What stocks to buy: 15 points to look for


“What are the matters about which the investor should learn if he is to obtain the type of investment which in a few years might show a gain of several hundred per cent, or over a longer period of time might show a correspondingly greater increase?

” In other words, what attributes should a company have to give it the greatest likelihood of attaining this kind of results for its shareholders?”

Common Sense And Uncommon Profits by Philip A. Fisher, in answering these questions, gives the fifteen points to look for in a common stock:

1. Does the company have products or services with sufficient market potential to make possible a sizable increase in sales for at least several years?

Companies which decade by decade have consistently shown spectacular growth might be divided into two groups:  “fortunate and able” and “fortunate because they are able”.  A high order of management ability is a must for both groups as no company grows for a long period of years just because it is lucky.

An example of the “fortunate and able” group is The Aluminium Company of America, says Philip Fisher.  The founders of this company were men with great vision.
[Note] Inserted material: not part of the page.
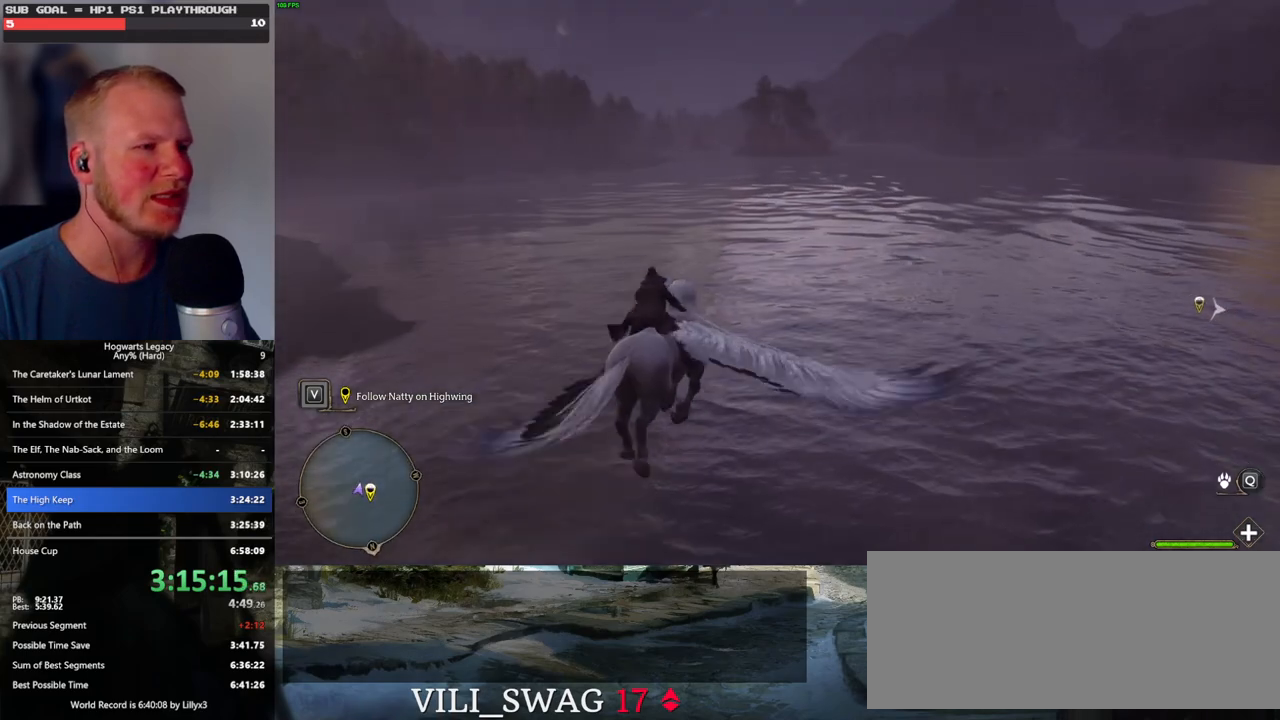
{"keys": ["w"], "mouse": [], "events": []}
They correctly foresaw important commercial uses for their new product. However, neither they nor anyone else at that time could foresee anything like the future size of the market for aluminium products that was to develop over the next seventy years.

Du Pont is an example of the other group of growth stocks – the “fortunate because they are able” group –  says Philip Fisher.

This company was not originally in the business of making nylon,  cellophane, Lucite, neoprene, orlon, milar or any of the many other glamorous products with which it is frequently associated  in the public mind and which have proven so spectacularly profitable to the investor.

“Applying the skills and knowledge learned in its original powder business, the company has successfully launched product after product to make one of the great success stories of American stories,” says Common Stocks And Uncommon Profits.

 

2. Does the management have a determination to continue to develop products or processes that will still further increase total sales potentials when the growth potentials of currently attractive product lines have largely been exploited?

The investor usually obtains the best results in companies whose engineering or research is to a considerable extent devoted to products having some business relationship to those already within the scope of company activities, says Philip Fisher. “This does not mean that a desirable company may not have a number of divisions, some of which have product lines quite different from others.”

3. How effective are the company’s research and development (R&D) efforts in relation to its size?

4. Does the company have an above-average sales organization?

5. Does the company have a worthwhile profit margin?

6. What is the company doing to maintain or improve profit margins?

7. Does the company have outstanding labor and personnel relations?

8. Does the company have outstanding executive relations?

9. Does the company have depth to its management?

10. How good are the company’s cost analysis and accounting controls? .

11. Are there other aspects of the business, somewhat peculiar to the industry involved, which will give the investor important clues as to how outstanding the company may be in relation to its competition?

12. Does the company have a short-range or long-range outlook in regard to profits?

13. In the foreseeable future will the growth of the company require sufficient equity financing so that the larger number of shares then outstanding will largely cancel the existing stockholders’ benefit from this anticipated growth?

14. Does management talk freely to investors about its affairs when things are going well but “clam up” when troubles and disappointments occur?

15. Does the company have a management of unquestionable integrity?